1. 1 Identify the differences between bacteria, viruses, fungi and parasites. bacteria Bacteria are extremely small singular organisms which are found almost everywhere and also can spread immediately. some bacteria can be dangerous depending where it is in your body or in the environment and what bacteria it is from the person or an animal being contact with. viruses The viruses is a coated genetic material that invades cells and use’s the cells apparatus for reproduction. viruses can damage you or service users if you get a viruses from a person or an animal being in contact with them fungi.
Fungi is a multi-celled living organism which can spread in your body and can be also be dangerous if you or animals get fungi and spread it worldwide by getting to close by them. fungi can be dangerous for who ever you become contact with. parasites A parasite is any organism that benefits from its interaction with another organism while the other organism is harmed. Fungi, bacteria and viruses as well as higher organisms such as mites and worms can be referred to as parasites as long as they fit this criteria. 1. 2
Identify common illness and infections caused by bacteria, viruses, fungi and parasites. bacteria Bacteria if you become aware of strep throat and ring worm you would need to contact your local GP imediately before it spreads and gets worse than it is and not keep to close so they do not get it themselves. virus Virus can become in to a flu and get worse and possibity cause death from catching the flu virus if it is not treated with the correct medication.
Fungi Fungi can cause yellow nails you would need to contact the GP to get treatment for the fungi before it spreads and to complete the course before contacting any other person as you could spread it to them Parasite Parasite you can get tape worm and ring worm you would find it on your body and faeces if you find it you would need to contact the GP straight away as it can be dangerous for you as it would need to be treated and the property would need disfinect to get rid of the ring worm and tape worm.

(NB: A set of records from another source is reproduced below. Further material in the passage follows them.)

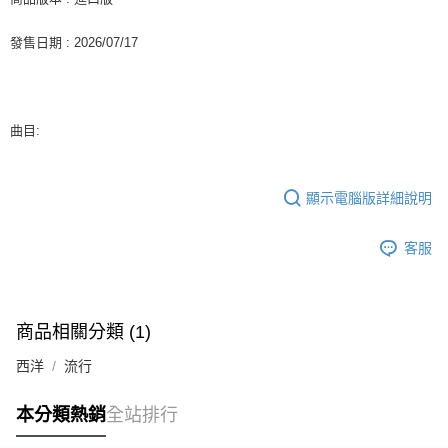
２．訂單成立數日內，您將收到繳費通知簡訊。
每筆NT$60，滿NT$1,599(含以上)免運費
３．收到繳費通知簡訊後14天內，點擊此簡訊中的連結，可透過四大超商／
發售日期 : 2026/07/17
ATM／網路銀行／等多元方式進行付款，方視為交易完成。
7-11取貨付款
※ 請注意：結帳手續完成當下不需立刻繳費，但若您需要取消訂單，請聯絡
每筆NT$60，滿NT$1,599(含以上)免運費
購買商品的店家。未經商家同意取消之訂單仍視為有效，需透過AFTEE先享
後付繳納相關費用。
付款後7-11取貨
※ 交易是否成功請以「AFTEE先享後付 」之結帳頁面顯示為準，若有關於
曲目:
是否繳費成功／繳費後需取消欲退款等相關疑問，請聯繫「AFTEE先享後付
每筆NT$60，滿NT$1,599(含以上)免運費
客戶支援中心」
https://netprotections.freshdesk.com/support/home
新竹貨運
【注意事項】
顯示電腦版詳細說明
１．透過由恩沛科技股份有限公司提供之「AFTEE先享後付」服務完成之交
每筆NT$90
易，需依本服務之必要範圍內提供個人資料，並將交易相關給付款項請求債
客服
權轉讓予恩沛科技股份有限公司。
宅配 (離島)
２．關於個人資料處理事宜，請瀏覽以下網址：
每筆NT$200
https://aftee.tw/terms/#terms3
３．未成年的使用者請事先徵得法定代理人或監護人之同意方可使用
付款後門市自取
「AFTEE先享後付」，若未經同意申辦者引起之損失，本公司不負相關責
商品相關分類 (1)
任。
免運費
４．使用「AFTEE先享後付」時，將依據個別帳號之用戶狀況，依本公司即
西洋
流行
時審查核予不同之上限額度；若仍有額度不足之情形，本公司將視審查結果
亞洲國家/地區配送
查看運費
請求用戶進行身份認證。
５．嚴禁一人註冊多個帳號或使用他人資訊註冊。若發現惡意使用之情形，
本分類熱銷
全站排行
北美國家/地區配送
查看運費
恩沛科技股份有限公司將有權停止該用戶之使用額度並採取法律行動。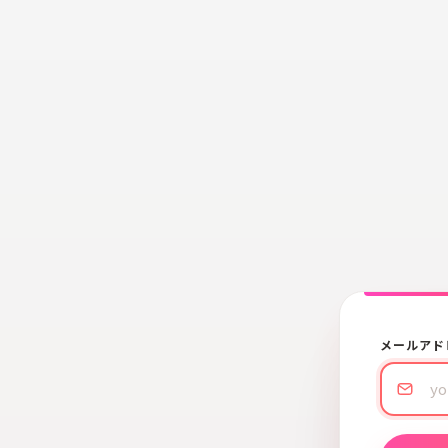
メールアド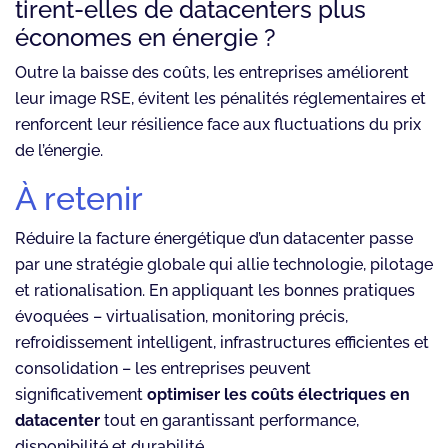
tirent-elles de datacenters plus
économes en énergie ?
Outre la baisse des coûts, les entreprises améliorent
leur image RSE, évitent les pénalités réglementaires et
renforcent leur résilience face aux fluctuations du prix
de l’énergie.
À retenir
Réduire la facture énergétique d’un datacenter passe
par une stratégie globale qui allie technologie, pilotage
et rationalisation. En appliquant les bonnes pratiques
évoquées – virtualisation, monitoring précis,
refroidissement intelligent, infrastructures efficientes et
consolidation – les entreprises peuvent
significativement
optimiser les coûts électriques en
datacenter
tout en garantissant performance,
disponibilité et durabilité.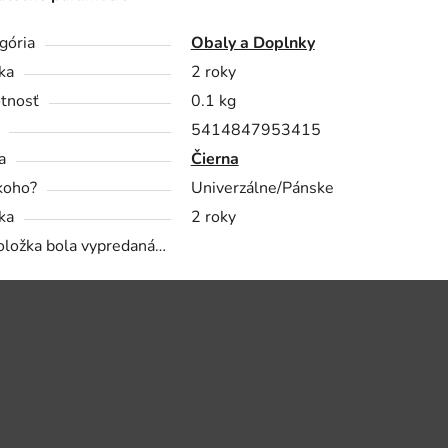
gória
Obaly a Doplnky
ka
2 roky
tnosť
0.1 kg
5414847953415
a
Čierna
koho?
Univerzálne/Pánske
ka
2 roky
oložka bola vypredaná…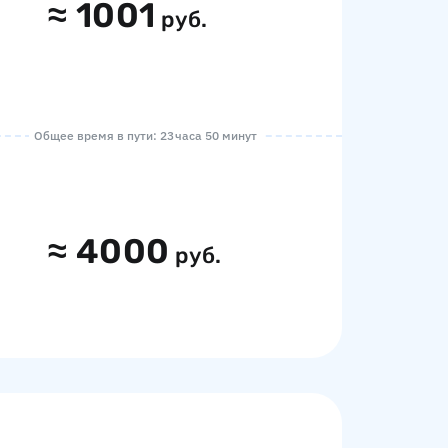
≈
1001
руб.
Общее время в пути: 23 часа 50 минут
≈
4000
руб.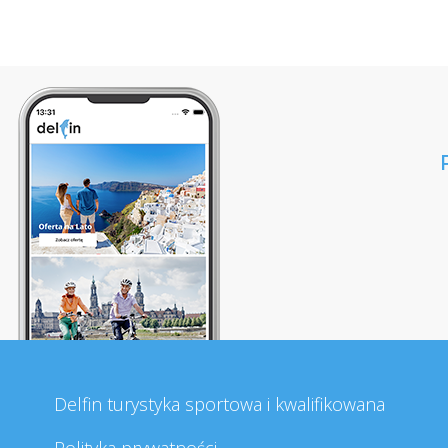
Delfin turystyka sportowa i kwalifikowana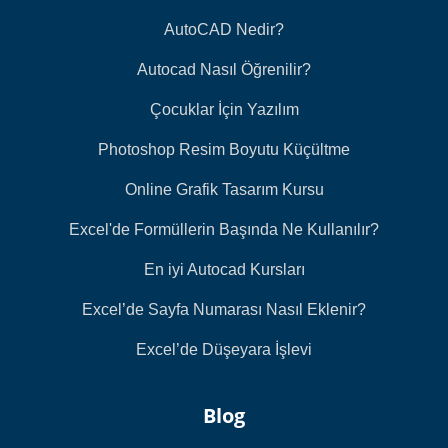
AutoCAD Nedir?
Autocad Nasıl Öğrenilir?
Çocuklar İçin Yazılım
Photoshop Resim Boyutu Küçültme
Online Grafik Tasarım Kursu
Excel'de Formüllerin Başında Ne Kullanılır?
En iyi Autocad Kursları
Excel’de Sayfa Numarası Nasıl Eklenir?
Excel’de Düşeyara İşlevi
Blog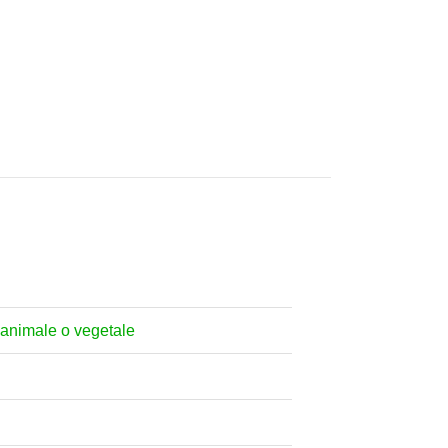
ne animale o vegetale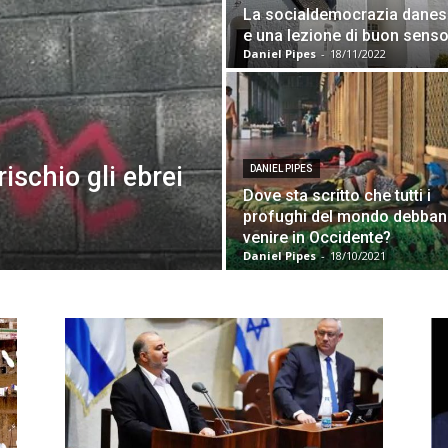
La socialdemocrazia danes
e una lezione di buon sens
Daniel Pipes
-
18/11/2022
ischio gli ebrei
DANIEL PIPES
Dove sta scritto che tutti i
profughi del mondo debba
venire in Occidente?
Daniel Pipes
-
18/10/2021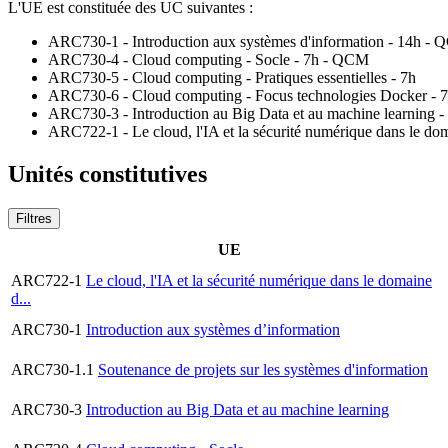
L'UE est constituée des UC suivantes :
ARC730-1 - Introduction aux systèmes d'information - 14h - 
ARC730-4 - Cloud computing - Socle - 7h - QCM
ARC730-5 - Cloud computing - Pratiques essentielles - 7h
ARC730-6 - Cloud computing - Focus technologies Docker - 
ARC730-3 - Introduction au Big Data et au machine learning 
ARC722-1 - Le cloud, l'IA et la sécurité numérique dans le dom
Unités constitutives
Filtres
UE
ARC722-1
Le cloud, l'IA et la sécurité numérique dans le domaine
d...
ARC730-1
Introduction aux systèmes d’information
ARC730-1.1
Soutenance de projets sur les systèmes d'information
ARC730-3
Introduction au Big Data et au machine learning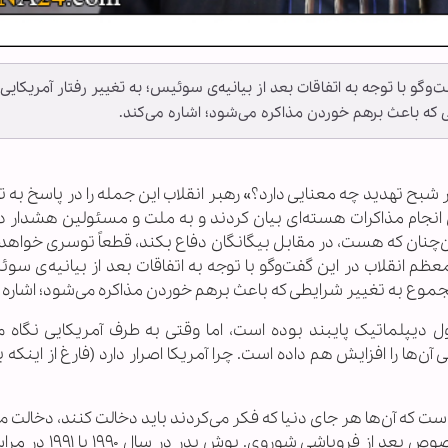
وگو با توجه به اتفاقات بعد از بیانیه‌ی سوئیس؛ به تغییر رفتار آمریکایی‌ه
که باعث برهم خوردن مذاکره می‌شود؛ اشاره می‌کند.
یر شبح تهدید چه معنایی دارد؟» رهبر انقلاب این جمله را در پاسخ به 
انجام مذاکرات هسته‌ای بیان کردند و به ملت و مسئولین هشدار دا
ن‌چنان که هست، در مقابل بیگانگان دفاع بکند، قطعاً توسری خواهد 
معظم انقلاب در این گفت‌وگو با توجه به اتفاقات بعد از بیانیه‌ی سو
 مجموع به تغییر شرایطی که باعث برهم خوردن مذاکره می‌شود؛ اشاره م
 دیپلماتیک پایبند بوده است، اما وقتی به طرف آمریکایی نگاه می
ن‌ها را افزایش هم داده است. چرا آمریکا اصرار دارد (فارغ از اینکه بت
ی است که آن‌ها هر جای دنیا که فکر می‌کردند باید دخالت کنند، دخالت م
و هیچ مانعی هم سر راه خودشان نمی‌دیدند؛ به‌خصوص بعد از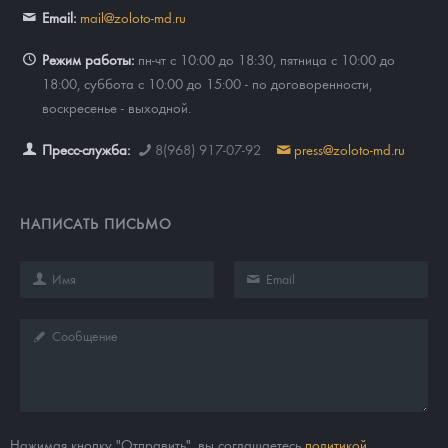
Email:
mail@zoloto-md.ru
Режим работы:
пн-чт с 10:00 до 18:30, пятница с 10:00 до
18:00, суббота с 10:00 до 15:00 - по договоренности,
воскресенье - выходной.
Пресс-служба:
8(968) 917-07-92
press@zoloto-md.ru
НАПИСАТЬ ПИСЬМО
Нажимая кнопку "Отправить", вы соглашаетесь
политикой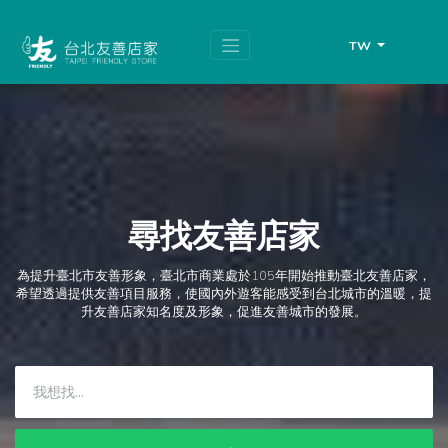
跳
頁
到
面
主
頂
TW
要
端
內
容
區
塊
尋找友善店家
為提升臺北市友善形象，臺北市商業處於105年開始推動臺北友善店家，
希望透過提供友善項目服務，使國內外遊客能感受到台北城市的溫暖，提
升友善店家知名度及形象，促進友善城市的發展。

1. 3 Describe what is meant by “infection” and “colonisation” infection Infection is the result of the bacteria causing an illness. The signs and symptoms of infection would depend on where the infection is. For example, a patient who has a urinary tract infection caused by VRE may have signs and symptoms such as frequency and burning pain with urination colonization Colonization means that bacteria are present on or in the body but cause no signs and symptoms.
VRE may be present in the intestine or on the skin without causing signs and symptoms. 1. 4 Explain what is meant by “systemic infection” and “localised infection” localised A localised infections is an infections that is limited to a specific body part or region. Localised means the infection is restricted to one small area only. An infected cut or ulcer is an example of this. systemic A systemic infection is the opposit. That’s when the patogen is distributed throughtout the whole body.
Systemic means it’s in the blood stream and is spreading/has spread through the body. Septicaemia is an example of a systemic infection. 1. 5 Identify poor practices that may lead to the spread of infection. Infection requires three main elements; a source, a mode of transmission, and a host. In this case since you are addressing practice that may lead to spread of infection, we’ll focus on practices that transmit. Three modes of transmission are airborne, droplet, and contact.
Therefore, IFYOU DO NOT FOLLOW standard precautions, infection will most likely spread. Here are 10 examples of standard precautions. 1)good hand hygiene, before and after every contact episode 2) use of personal protective equipment when protocol requires 3) safe use and disposal of sharps (needles, vials etc. )
4) routine environmental cleaning with antibacterial solutions & sprays 5) autoclave or otherwise reprocess appropriately any reusable medical equipment and instruments 6) good respiratory hygiene and cough etiquette (cover mouth during cough or sneeze, then wash hands) 7) aseptic non-touch technique (gloves) 8) handle waste effectively 9) handle linen appropriately 10) do not wear medical work attire at home isolate and wash it separately and as soon as possible.